Abigail membuka lembar demi lembar kertas di hadapannya. Tamara, Asistennya hendak berbalik untuk pergi tapi langsung dicegah oleh Abigail.

"Uhm, Tamara."

"Ya, Nona?"

"Tolong hubungi Tuan Thompson dan minta untuk menemuiku di L'Restaurante sore ini. Ada masalah yang harus aku bicarakan dengannya."

"Baik, Nona. Apakah ada lagi?" Wanita itu mencatat permintaan bosnya pada sebuah tablet yang selalu ia bawa ke mana pun.

"Tidak, itu saja. Terima kasih, Tamara. Kau boleh kembali ke ruanganmu."

Wanita itu mengangguk kemudian berbalik dan pergi setelah menutup pintu ruangan Abigail. Meninggalkan Abigail yang kembali tenggelam dalam pikirannya. Banyak hal yang harus ia selesaikan hari ini. Karena ini berhubungan dengan masa depannya, juga nyawa ayahnya.

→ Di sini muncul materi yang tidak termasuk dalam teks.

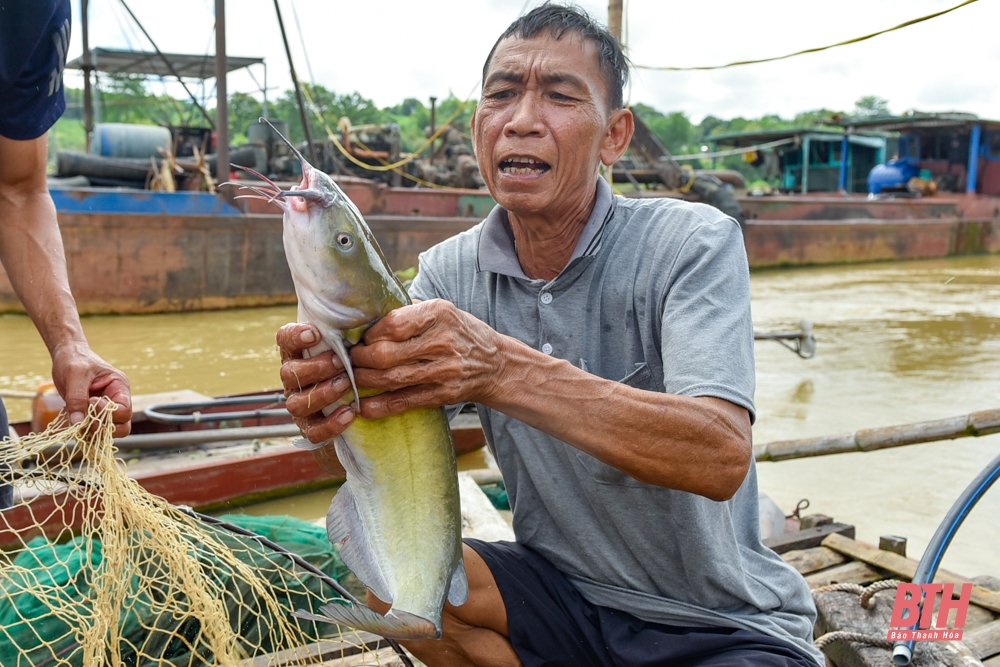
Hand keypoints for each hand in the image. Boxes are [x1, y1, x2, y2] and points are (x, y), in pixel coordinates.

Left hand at [50, 342, 131, 436]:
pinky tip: (73, 424)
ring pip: (108, 432)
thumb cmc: (74, 360)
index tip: (90, 402)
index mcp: (119, 387)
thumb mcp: (75, 375)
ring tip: (76, 422)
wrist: (66, 356)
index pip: (124, 411)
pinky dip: (84, 433)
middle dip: (103, 427)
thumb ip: (76, 398)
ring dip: (92, 432)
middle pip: (122, 426)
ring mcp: (105, 409)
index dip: (108, 413)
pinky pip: (93, 431)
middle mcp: (116, 400)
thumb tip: (78, 423)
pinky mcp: (92, 414)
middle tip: (84, 420)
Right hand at [277, 323, 356, 444]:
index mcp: (298, 353)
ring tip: (346, 385)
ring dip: (322, 393)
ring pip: (296, 403)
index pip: (284, 339)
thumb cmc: (356, 362)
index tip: (315, 333)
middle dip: (315, 367)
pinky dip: (331, 424)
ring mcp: (300, 404)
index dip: (294, 336)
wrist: (359, 402)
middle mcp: (294, 379)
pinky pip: (313, 431)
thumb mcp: (354, 342)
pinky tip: (350, 413)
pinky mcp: (311, 427)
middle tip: (340, 362)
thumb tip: (369, 304)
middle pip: (289, 373)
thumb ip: (352, 328)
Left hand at [350, 299, 505, 418]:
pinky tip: (363, 407)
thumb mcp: (443, 310)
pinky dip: (379, 406)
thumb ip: (409, 310)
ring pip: (390, 379)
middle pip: (386, 354)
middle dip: (359, 359)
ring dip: (363, 381)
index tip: (360, 337)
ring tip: (350, 379)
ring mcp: (443, 370)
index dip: (369, 333)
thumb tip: (368, 314)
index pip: (393, 324)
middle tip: (348, 360)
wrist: (496, 364)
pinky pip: (404, 402)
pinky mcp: (443, 394)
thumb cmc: (460, 333)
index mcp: (439, 314)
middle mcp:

Meski pria itu kini tak berdaya, tapi selama Abigail masih bernafas ia tak akan membiarkan orang yang sudah menghancurkan keluarganya untuk bebas berkeliaran bahkan hidup bahagia.

Ia tak tahu apa langkah yang harus dilakukannya. Selama ini, ia hanya mencari semua informasi tentang pria dan wanita itu. Meski hingga kini belum membawa hasil yang ia harapkan, tapi ia tak akan menyerah. Ini semua demi ayah dan ibunya. Juga adiknya yang kini entah dimana keberadaannya.